Craftsmen of fine instruments have to know the sound first, then the workmanship and materials, according to Raymond Fairchild, world champion banjo player and designer of the Cox/Fairchild banjo.
Fairchild collaborated with Jimmy Cox to design and produce 100 gold- and 100 nickel-plated banjos.

"They're Fairchild design and Cox built,"he said.

"Curly maple wood and gold engraving make a banjo fancy, but it's all secondary to the sound of the instrument," Fairchild said.

Voted best banjo picker of the year from 1987-1991, Fairchild says that designing the Cox/Fairchild model banjo is the career accomplishment of which he's most proud.

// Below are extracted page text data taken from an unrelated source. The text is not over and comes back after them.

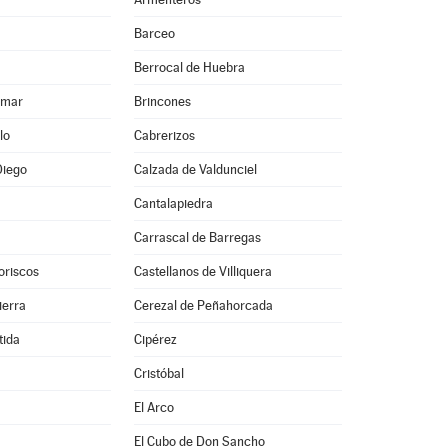
Barceo
Berrocal de Huebra
lmar
Brincones
lo
Cabrerizos
Diego
Calzada de Valdunciel
Cantalapiedra
Carrascal de Barregas
oriscos
Castellanos de Villiquera
ierra
Cerezal de Peñahorcada
tida
Cipérez
Cristóbal
El Arco
El Cubo de Don Sancho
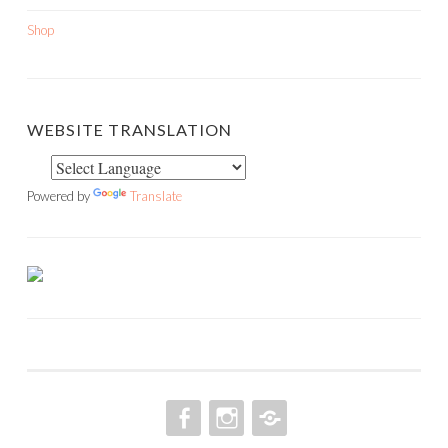
Shop
WEBSITE TRANSLATION
Powered by
Translate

A curly maple neck and resonator, an ebony fret board, and a 20-hole, flathead bronze tone ring help make the Cox/Fairchild banjo unique. It's even been touted as the banjo of the future.

"I worked on it for three years drawing the blueprints on the way I thought a banjo should sound, look, balance, stay in tune, and perform from one end of the neck to the other,"he said. "And I got it all in one package, and I run into a banjo maker who's the greatest banjo maker in the world ... I showed him my plans and he said "I'll tell you what, I'll make a hundred nickel and hundred gold."

"There's a half a dozen secrets to the Cox/Fairchild banjo, that's why it's great," Fairchild said. But pulling those secrets from him is like pulling teeth.

Proud of his creation, Fairchild enjoys talking about the Cox/Fairchild banjo, but ask him to reveal the secrets to its sound and he'll explain it's the craftsmanship.

"Jimmy Cox is a great banjo builder because he's devoted so many years to it. He works and works on a banjo until it's right," Fairchild said.

The Cox/Fairchild banjo is made in Cox's Five-String Studio in Top Sham, Maine. Prices range from $1,100 to $3,000 for a gold-plated and engraved model.

"There ain't any tricks to making banjos, they just have to sound right," Cox said in a 1992 interview.

Fairchild is sure the Cox/Fairchild banjo will triple in value over the years. A clean, crisp, powerful sound is what makes this banjo great, he said.